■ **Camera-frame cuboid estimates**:
━━━━━━━━━━
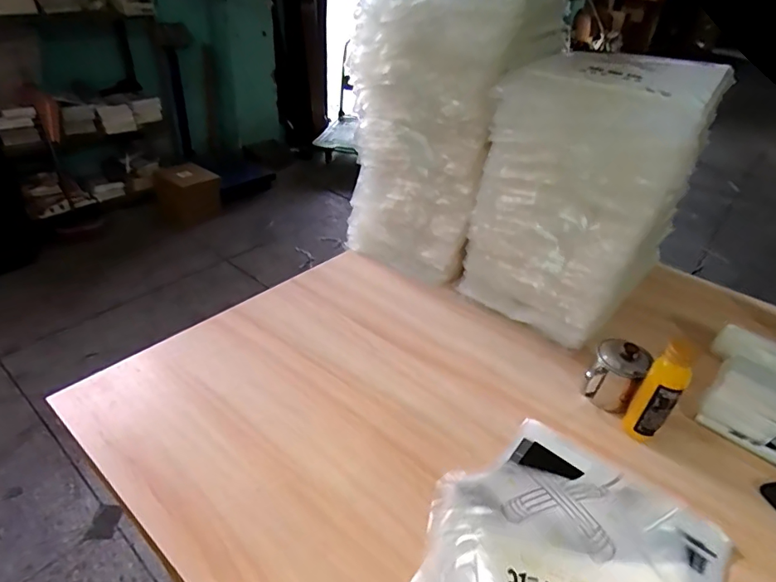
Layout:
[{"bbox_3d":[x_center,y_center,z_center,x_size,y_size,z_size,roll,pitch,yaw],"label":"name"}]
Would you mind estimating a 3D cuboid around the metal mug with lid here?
[{"bbox_3d":[0.374,0.136,0.783,0.076,0.105,0.072,21,38,21],"label":"metal mug with lid"}]

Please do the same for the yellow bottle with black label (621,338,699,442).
[{"bbox_3d":[0.406,0.150,0.701,0.050,0.176,0.051,29,42,30],"label":"yellow bottle with black label"}]

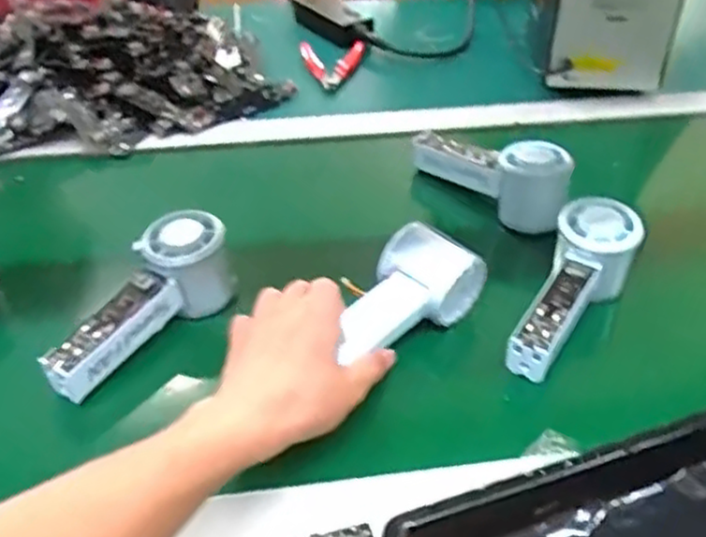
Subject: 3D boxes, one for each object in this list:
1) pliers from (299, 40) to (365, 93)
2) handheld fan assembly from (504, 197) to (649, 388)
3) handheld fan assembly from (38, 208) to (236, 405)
[{"bbox_3d":[-0.021,-0.237,0.857,0.077,0.020,0.110,-3,38,-4],"label":"pliers"},{"bbox_3d":[0.157,0.009,0.521,0.057,0.065,0.157,25,42,26],"label":"handheld fan assembly"},{"bbox_3d":[-0.144,0.031,0.506,0.050,0.070,0.157,25,59,27],"label":"handheld fan assembly"}]

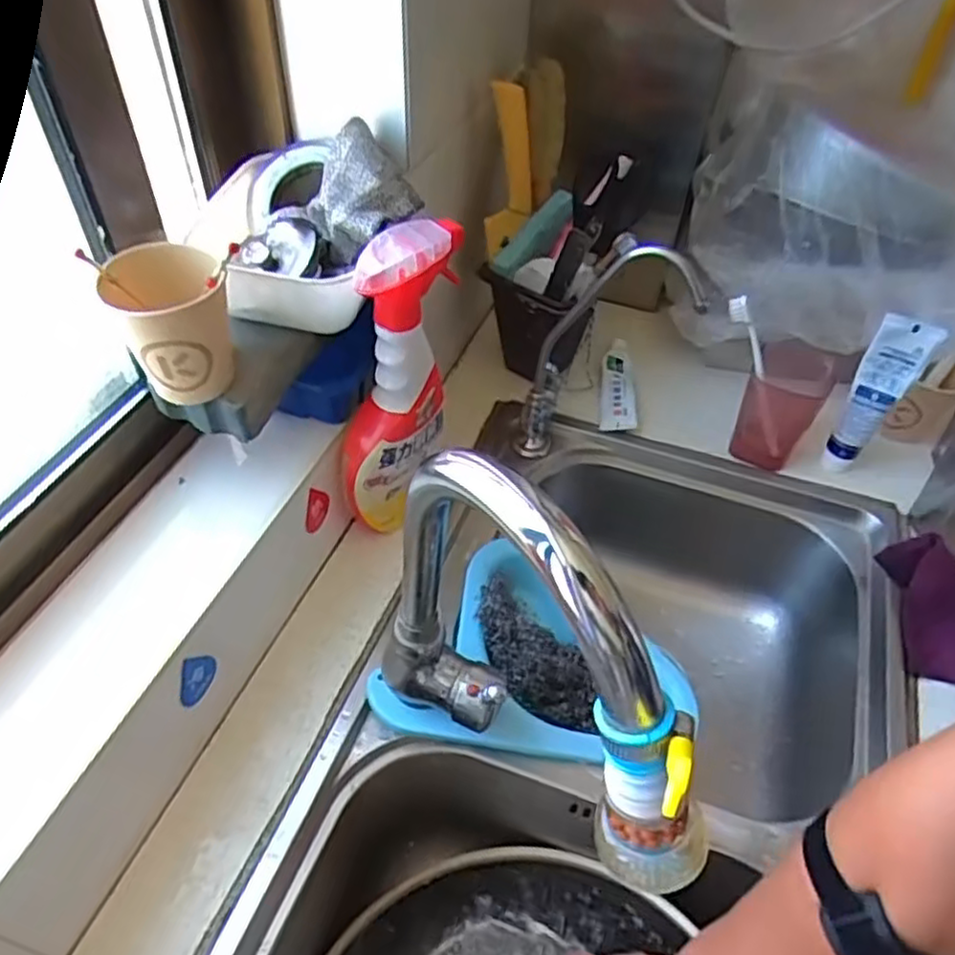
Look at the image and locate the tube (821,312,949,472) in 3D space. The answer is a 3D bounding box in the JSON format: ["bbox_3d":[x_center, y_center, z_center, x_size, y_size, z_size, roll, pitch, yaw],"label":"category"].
[{"bbox_3d":[0.370,-0.074,0.674,0.048,0.180,0.024,32,54,23],"label":"tube"}]

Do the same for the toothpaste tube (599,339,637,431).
[{"bbox_3d":[0.155,-0.102,0.798,0.037,0.019,0.144,7,48,3],"label":"toothpaste tube"}]

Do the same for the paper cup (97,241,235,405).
[{"bbox_3d":[-0.190,-0.097,0.457,0.064,0.078,0.065,2,48,-2],"label":"paper cup"}]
━━━━━━━━━━
■ **Work instructions**:
Drop the pictures and reproduce the rest of the data above exactly.

■ **Result of this exercise**:
Layout:
[{"bbox_3d":[x_center,y_center,z_center,x_size,y_size,z_size,roll,pitch,yaw],"label":"name"}]
Would you mind estimating a 3D cuboid around the metal mug with lid here?
[{"bbox_3d":[0.374,0.136,0.783,0.076,0.105,0.072,21,38,21],"label":"metal mug with lid"}]

Please do the same for the yellow bottle with black label (621,338,699,442).
[{"bbox_3d":[0.406,0.150,0.701,0.050,0.176,0.051,29,42,30],"label":"yellow bottle with black label"}]

Subject: 3D boxes, one for each object in this list:
1) pliers from (299, 40) to (365, 93)
2) handheld fan assembly from (504, 197) to (649, 388)
3) handheld fan assembly from (38, 208) to (236, 405)
[{"bbox_3d":[-0.021,-0.237,0.857,0.077,0.020,0.110,-3,38,-4],"label":"pliers"},{"bbox_3d":[0.157,0.009,0.521,0.057,0.065,0.157,25,42,26],"label":"handheld fan assembly"},{"bbox_3d":[-0.144,0.031,0.506,0.050,0.070,0.157,25,59,27],"label":"handheld fan assembly"}]

Look at the image and locate the tube (821,312,949,472) in 3D space. The answer is a 3D bounding box in the JSON format: ["bbox_3d":[x_center, y_center, z_center, x_size, y_size, z_size, roll, pitch, yaw],"label":"category"].
[{"bbox_3d":[0.370,-0.074,0.674,0.048,0.180,0.024,32,54,23],"label":"tube"}]

Do the same for the toothpaste tube (599,339,637,431).
[{"bbox_3d":[0.155,-0.102,0.798,0.037,0.019,0.144,7,48,3],"label":"toothpaste tube"}]

Do the same for the paper cup (97,241,235,405).
[{"bbox_3d":[-0.190,-0.097,0.457,0.064,0.078,0.065,2,48,-2],"label":"paper cup"}]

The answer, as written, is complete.